Organized labor was defeated in elections held Dec. 7-8 covering more than 1,500 plastics workers at Little Tikes' rotational molding toy factory in Hudson, Ohio, and the GE Plastics ABS resin plant near Parkersburg, W.Va. Both factories have tested the staying power of the unions involved, since the latest defeats mark the second time workers at the firms have rejected representation in elections by the National Labor Relations Board.
Efforts to organize the Little Tikes headquarters plant date back at least five years. If workers had approved a union, the Hudson complex would have become one of the largest U.S. unionized plants outside the automotive industry, with 1,052 organized members. Instead, workers voted down the United Steelworkers of America by a vote of 550-454. The union managed to do better than in 1990, when rotomolding employees soundly rejected organizing by more than a 3-to-1 ratio, 573-166. The potential bargaining unit was smaller in 1990.
The latest rejection came just a few days after Little Tikes parent Rubbermaid Inc. announced a major restructuring, laying off about 1,200 workers. Included in the layoffs are about 300 workers at Rubbermaid's big headquarters molding plant in Wooster, Ohio, where employees are represented by the United Steel Workers. A Little Tikes plant in Guelph, Ontario, will be closed next year, eliminating 128 nonunion jobs.
The USW did not return telephone calls seeking comment.
In a statement, Little Tikes President Gary Kleinjan said the workers' ``decision to reject the union demonstrates their willing-ness to work as a team to help Little Tikes remain a leader in an increasingly challenging marketplace.''
In Washington, W.Va., workers at GE's ABS plant rejected union overtures by a 286-185 vote. Members of the United Electrical, Radio and Machine Workers of America had portrayed the campaign as the first step in a drive to organize all GE Plastics' resin plants.
Three years ago, the ABS workers rejected the UE by a nearly 2-to-1 margin.
This time, in September, the UE submitted its petition for another election, with authorization cards signed by a majority of Washington ABS workers. In October, GE and the UE agreed to the size of the bargaining unit and set a date for the election.

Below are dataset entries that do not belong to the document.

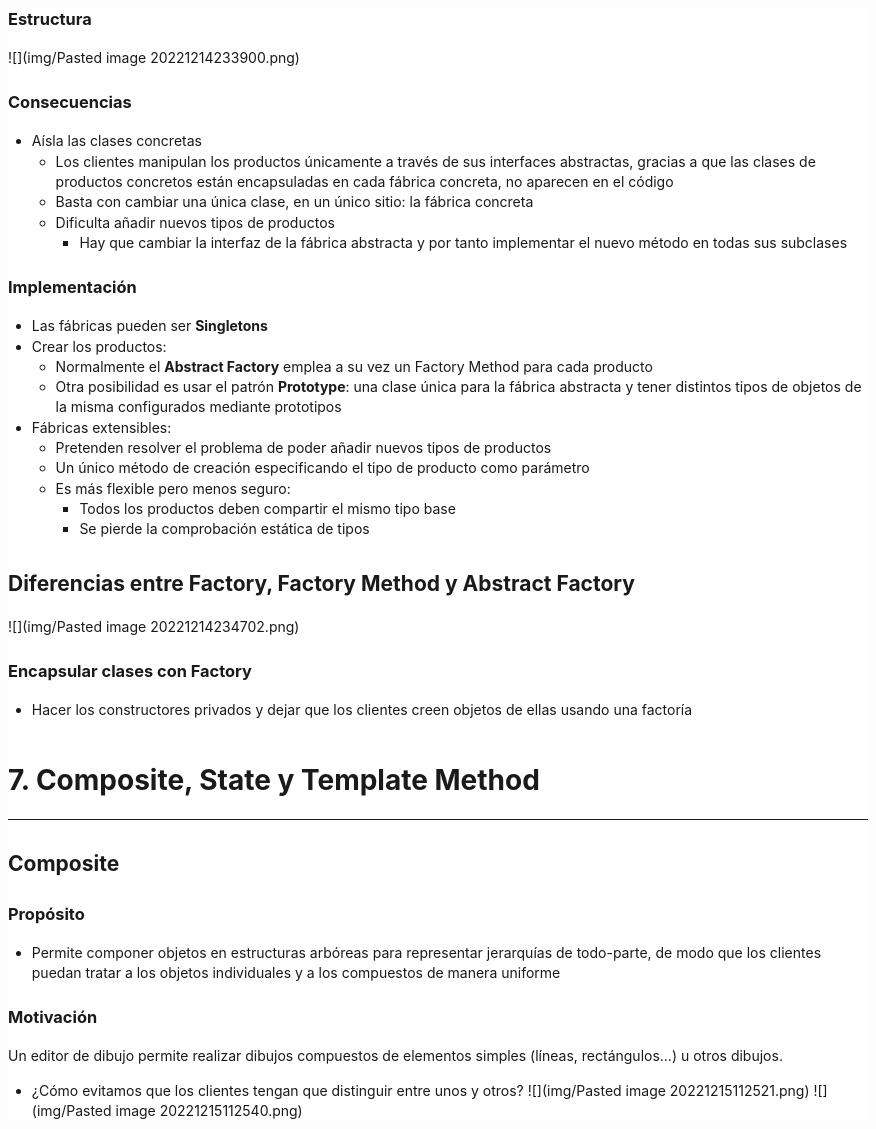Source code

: ### Estructura
![](img/Pasted image 20221214233900.png)

### Consecuencias
- Aísla las clases concretas
	- Los clientes manipulan los productos únicamente a través de sus interfaces abstractas, gracias a que las clases de productos concretos están encapsuladas en cada fábrica concreta, no aparecen en el código
	- Basta con cambiar una única clase, en un único sitio: la fábrica concreta
	- Dificulta añadir nuevos tipos de productos
		- Hay que cambiar la interfaz de la fábrica abstracta y por tanto implementar el nuevo método en todas sus subclases

### Implementación
- Las fábricas pueden ser **Singletons**
- Crear los productos:
	- Normalmente el **Abstract Factory** emplea a su vez un Factory Method para cada producto
	- Otra posibilidad es usar el patrón **Prototype**: una clase única para la fábrica abstracta y tener distintos tipos de objetos de la misma configurados mediante prototipos
- Fábricas extensibles:
	- Pretenden resolver el problema de poder añadir nuevos tipos de productos
	- Un único método de creación especificando el tipo de producto como parámetro
	- Es más flexible pero menos seguro:
		- Todos los productos deben compartir el mismo tipo base
		- Se pierde la comprobación estática de tipos

## Diferencias entre Factory, Factory Method y Abstract Factory
![](img/Pasted image 20221214234702.png)

### Encapsular clases con Factory
- Hacer los constructores privados y dejar que los clientes creen objetos de ellas usando una factoría

# 7. Composite, State y Template Method
---
## Composite
### Propósito
- Permite componer objetos en estructuras arbóreas para representar jerarquías de todo-parte, de modo que los clientes puedan tratar a los objetos individuales y a los compuestos de manera uniforme

### Motivación
Un editor de dibujo permite realizar dibujos compuestos de elementos simples (líneas, rectángulos...) u otros dibujos.
- ¿Cómo evitamos que los clientes tengan que distinguir entre unos y otros?
![](img/Pasted image 20221215112521.png)
![](img/Pasted image 20221215112540.png)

Will the UE keep trying to organize the plant?
``We're going to do some evaluating of our decision over the next few weeks to see what to do next,'' said Al Hart, UE field organizer, who has an office in Parkersburg.
Karen Hern, spokeswoman for the Washington plant, said: ``We would hope that after two elections, with the larger percentage of votes against the UE, that the UE would understand the message. ... The majority of employees said that we certainly can work together without the involvement of a third party.''
Still pending before the NLRB are appeals of an administrative law judge's ruling on several unfair labor practice charges. The UE charges that GE management threatened to take away some benefits, shift work schedules and withhold future investment from the plant if the union won. The judge agreed, but GE appealed to the full NLRB.
The union also charged an employee was fired illegally for union activity. But the judge ruled in favor of GE, and the union has appealed.
Hern said the vote ``was an indication that our employees want to get down to the business of making ABS. The site's gone through two elections in the past three years and that's certainly distracted us.